TEXTO:
╭──
A lo largo de la historia económica, nuestro país ha transitado por diferentes etapas de desarrollo; de auge y caída de distintos modelos de crecimiento, unos más exitosos que otros, pero todos indiscutiblemente basados en el único sistema que permite un desarrollo sostenible si se encausa bien: la economía de mercado.

En temas de modelos de desarrollo, se distinguen dos muy significativos: el que se conoce como desarrollo estabilizador y el de la apertura sin límites a la globalización. Ambos modelos de economía de mercado, exitosos en un momento y fracasados en otro, a la vez que distintos en el planteamiento del rol de Estado en las actividades económicas. Ambos modelos nos mostraron que los extremos pocas veces son viables.

Cierto es que no sólo nuestro país, también en otras latitudes, en los últimos lustros distintas economías han buscado instrumentar un modelo económico que supere las deficiencias del modelo de apertura indiscriminada, que si bien generó crecimiento y permitió incrementar los ingresos personales, lo hizo de manera desequilibrada, deviniendo en mayor pobreza y desigualdad, así como un creciente resentimiento social. Estas condiciones se exacerban con la contraposición que implican las posturas maniqueas sobre cómo dar salida a ese sentimiento que está aflorando en las masas producto de un mayor involucramiento en la vida política de las naciones, el mayor acceso a información y la conectividad que trajeron las redes sociales.

El objetivo es claro: atender y satisfacer las necesidades de estos grupos sociales, y el mecanismo es el crecimiento incluyente. Ante este reto se presentan los extremos, modelos que ven al futuro y los que ven al pasado. Los que quieren dejar todo al mercado y los que buscan dejar todo al Estado, pensando que sólo así se garantiza la equidad o incluso al ejército pensando que con ello se garantiza continuidad y que no exista corrupción.

Cualquier país que busque crecer, sólo debe mirar al pasado para entender lo que hizo mal y no repetirlo. El futuro del país no está ni 1970 ni en 1985, está en el 2050. No es regresando al estado rector, proveedor, productor, omnisciente. Ha quedado demostrado y superado que este esquema genera ineficiencias y no fomenta la competencia, el emprendimiento y la competitividad. No es papel del Estado competir con los privados, porque genera desequilibrios y distorsiones.
╰──
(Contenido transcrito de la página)
╭──
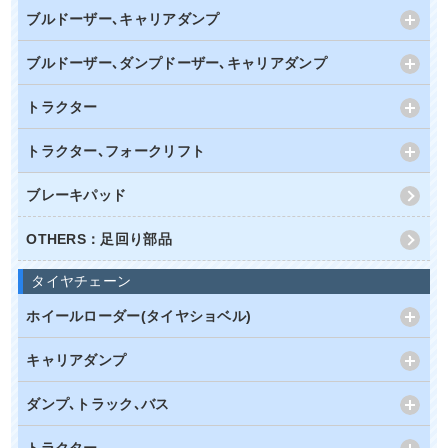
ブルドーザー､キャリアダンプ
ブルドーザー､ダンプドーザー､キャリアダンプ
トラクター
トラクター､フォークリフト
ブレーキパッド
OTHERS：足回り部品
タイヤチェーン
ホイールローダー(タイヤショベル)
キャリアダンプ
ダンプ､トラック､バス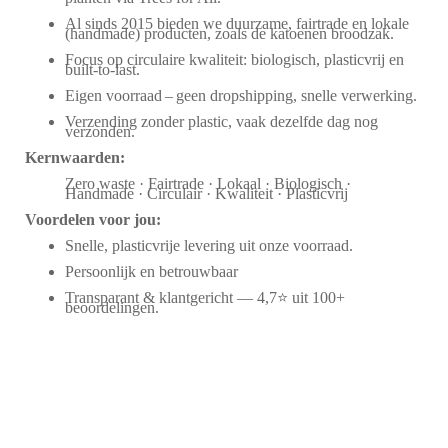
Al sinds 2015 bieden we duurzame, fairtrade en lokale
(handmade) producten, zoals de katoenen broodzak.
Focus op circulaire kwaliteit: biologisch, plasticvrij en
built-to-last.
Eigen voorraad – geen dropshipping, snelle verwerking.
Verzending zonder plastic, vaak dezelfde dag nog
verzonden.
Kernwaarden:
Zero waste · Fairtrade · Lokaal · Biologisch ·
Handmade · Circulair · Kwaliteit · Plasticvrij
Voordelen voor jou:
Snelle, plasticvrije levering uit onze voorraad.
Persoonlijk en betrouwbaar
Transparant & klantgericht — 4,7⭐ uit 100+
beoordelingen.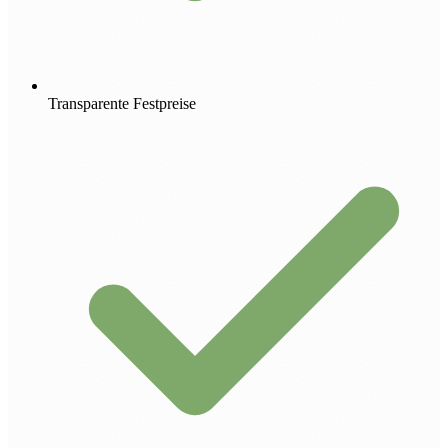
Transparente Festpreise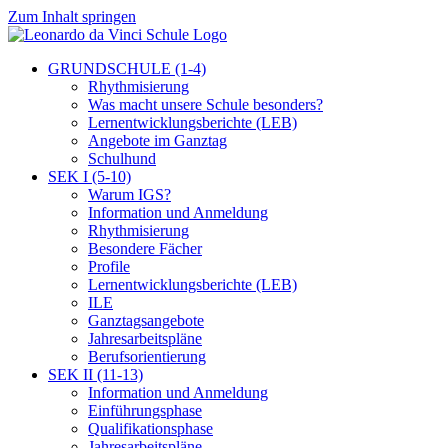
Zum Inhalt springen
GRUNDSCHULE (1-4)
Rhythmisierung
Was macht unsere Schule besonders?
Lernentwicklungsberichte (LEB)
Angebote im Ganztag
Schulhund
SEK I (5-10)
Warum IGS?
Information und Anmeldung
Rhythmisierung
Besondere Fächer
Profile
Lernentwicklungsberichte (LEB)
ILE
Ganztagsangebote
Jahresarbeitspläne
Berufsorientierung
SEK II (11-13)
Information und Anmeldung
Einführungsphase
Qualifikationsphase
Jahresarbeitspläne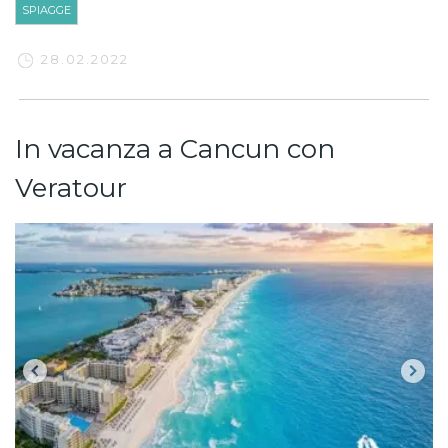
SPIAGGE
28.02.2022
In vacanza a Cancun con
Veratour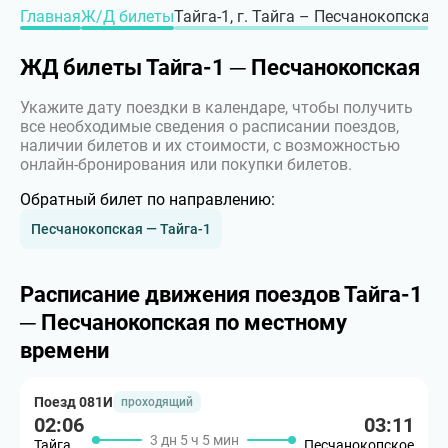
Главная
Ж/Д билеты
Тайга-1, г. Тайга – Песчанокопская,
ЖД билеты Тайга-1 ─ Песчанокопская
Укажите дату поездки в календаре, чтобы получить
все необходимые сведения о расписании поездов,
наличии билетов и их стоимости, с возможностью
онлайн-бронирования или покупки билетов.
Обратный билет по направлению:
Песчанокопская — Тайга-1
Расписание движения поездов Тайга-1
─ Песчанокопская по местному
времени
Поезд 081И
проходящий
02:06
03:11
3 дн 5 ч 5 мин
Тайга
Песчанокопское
╰──
╭──
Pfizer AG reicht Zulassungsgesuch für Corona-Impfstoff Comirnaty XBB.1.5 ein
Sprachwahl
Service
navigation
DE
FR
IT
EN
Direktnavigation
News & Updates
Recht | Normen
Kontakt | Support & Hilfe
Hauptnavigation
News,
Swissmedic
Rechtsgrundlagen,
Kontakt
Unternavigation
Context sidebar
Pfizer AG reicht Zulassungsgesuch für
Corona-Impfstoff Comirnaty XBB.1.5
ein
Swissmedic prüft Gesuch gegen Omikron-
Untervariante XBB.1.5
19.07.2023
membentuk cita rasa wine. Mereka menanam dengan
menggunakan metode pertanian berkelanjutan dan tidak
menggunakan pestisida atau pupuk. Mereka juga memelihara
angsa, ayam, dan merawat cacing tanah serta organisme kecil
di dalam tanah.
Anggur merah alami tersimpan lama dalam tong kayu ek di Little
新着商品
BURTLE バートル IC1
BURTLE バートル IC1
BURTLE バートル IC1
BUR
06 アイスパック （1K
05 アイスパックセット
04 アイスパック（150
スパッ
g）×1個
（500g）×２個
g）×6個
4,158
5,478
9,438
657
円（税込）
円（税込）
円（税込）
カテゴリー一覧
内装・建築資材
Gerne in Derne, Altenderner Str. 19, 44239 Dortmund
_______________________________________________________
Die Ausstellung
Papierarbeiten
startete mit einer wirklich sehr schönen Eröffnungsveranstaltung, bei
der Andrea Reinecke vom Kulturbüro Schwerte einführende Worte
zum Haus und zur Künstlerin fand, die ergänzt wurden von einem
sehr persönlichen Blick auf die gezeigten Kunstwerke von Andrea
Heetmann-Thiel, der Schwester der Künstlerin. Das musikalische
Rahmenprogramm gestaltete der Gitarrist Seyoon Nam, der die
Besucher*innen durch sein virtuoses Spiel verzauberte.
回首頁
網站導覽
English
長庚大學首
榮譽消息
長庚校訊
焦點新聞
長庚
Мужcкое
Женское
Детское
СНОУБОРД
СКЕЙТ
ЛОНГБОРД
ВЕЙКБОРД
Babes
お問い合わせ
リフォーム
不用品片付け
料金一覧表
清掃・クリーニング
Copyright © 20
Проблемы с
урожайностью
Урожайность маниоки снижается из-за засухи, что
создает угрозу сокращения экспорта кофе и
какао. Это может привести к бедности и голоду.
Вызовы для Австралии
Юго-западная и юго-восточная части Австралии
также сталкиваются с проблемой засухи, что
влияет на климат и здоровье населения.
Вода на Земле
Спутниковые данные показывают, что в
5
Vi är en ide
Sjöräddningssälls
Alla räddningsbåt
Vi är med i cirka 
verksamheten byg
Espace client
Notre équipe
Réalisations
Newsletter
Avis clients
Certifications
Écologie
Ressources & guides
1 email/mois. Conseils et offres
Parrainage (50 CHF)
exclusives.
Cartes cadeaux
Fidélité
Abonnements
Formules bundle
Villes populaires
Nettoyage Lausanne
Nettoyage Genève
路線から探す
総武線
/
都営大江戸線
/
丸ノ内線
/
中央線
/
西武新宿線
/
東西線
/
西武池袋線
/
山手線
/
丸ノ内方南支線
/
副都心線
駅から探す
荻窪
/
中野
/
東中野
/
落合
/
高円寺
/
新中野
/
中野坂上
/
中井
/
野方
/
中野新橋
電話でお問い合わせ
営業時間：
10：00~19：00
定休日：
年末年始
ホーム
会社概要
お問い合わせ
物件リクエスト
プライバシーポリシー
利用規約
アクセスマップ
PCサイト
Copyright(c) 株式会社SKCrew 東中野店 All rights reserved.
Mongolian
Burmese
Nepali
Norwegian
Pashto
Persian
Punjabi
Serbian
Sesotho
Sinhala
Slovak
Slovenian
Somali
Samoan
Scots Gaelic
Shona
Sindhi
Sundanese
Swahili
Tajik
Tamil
╰──
Explica, a partir del texto sobre los modelos de desarrollo económico, por qué no es papel del Estado competir con los privados.

Porque competir con los privados genera desequilibrios y distorsiones.